The proposal called for using a total of about $18 million of the federal American Rescue Plan Act funds the county received.
Roger Fahnestock, the county’s executive director of information technology and buildings management, had said that even if the planning started now, the county board probably wouldn’t get the plans until December, which is when a new county board will be seated.
District 19 board member Mohammad Iqbal said it was unlikely the county could get the building finished and contracts paid out by the end of 2025, when the ARPA funds expire.
District 14 board member Mark Davoust said “the sense of urgency that has come to bear on us is this federal ticking clock of ARPA money.”
He likened it to a family deciding it couldn’t afford a major purchase and then changing its mind because it has a coupon.
“If you take the ‘coupon’ [ARPA money] out of it, this is not the way that we would approach a project like this and it shouldn’t be,” Davoust said.
The proposal suggested the 48,000-square-foot building could have been built on the Kane County Judicial Center campus near St.
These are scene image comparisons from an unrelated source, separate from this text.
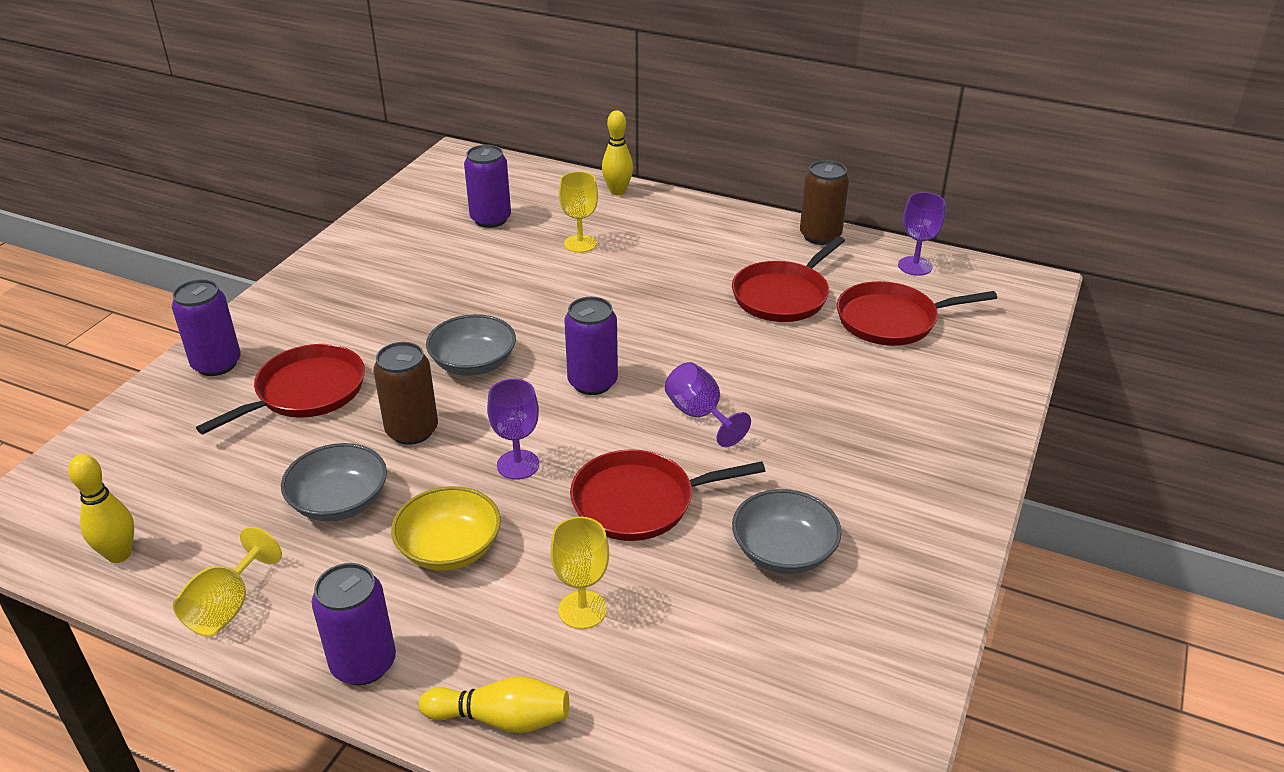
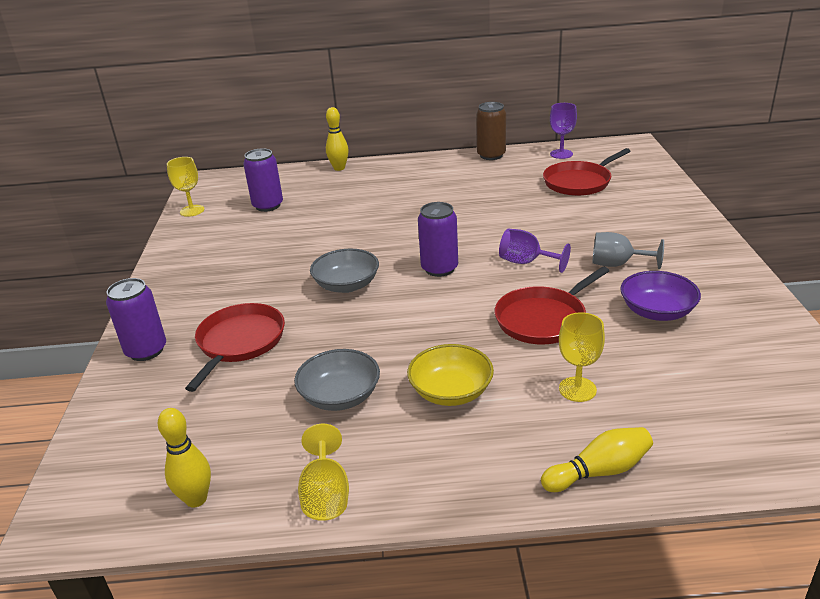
camera: 25 degrees left, 5 degrees down
(363, 663) = (469, 483): purple can -> none
(412, 430) = (346, 336): brown can -> none
(518, 465) = (442, 328): purple goblet -> none
(580, 244) = (346, 201): yellow goblet -> yellow goblet (192, 211)
(783, 296) = (504, 189): red pan -> none
(783, 551) = (657, 311): grey bowl -> purple bowl
(807, 464) = (617, 264): none -> grey goblet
Charles.
Proponents said administrative functions could have been moved out of the department’s Aurora facility. It also would have allowed growth in programming and a return to pre-2010 staffing levels.
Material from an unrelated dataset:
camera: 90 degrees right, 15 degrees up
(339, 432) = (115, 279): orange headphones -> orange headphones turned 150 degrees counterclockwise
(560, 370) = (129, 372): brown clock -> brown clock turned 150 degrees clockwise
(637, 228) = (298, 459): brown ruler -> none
Several residents told the board a new building isn’t necessary. Some suggested the county buy an existing building. Fahnestock said the county has looked but not found anything suitable.
Board members asked about the risk of using the federal money, which is supposed to be used on matters related to the pandemic.
If the county built the building using ARPA money and the Treasury Department later determined it didn’t qualify, the federal government could order the county to pay back the money, according to an accounting consultant hired by the county.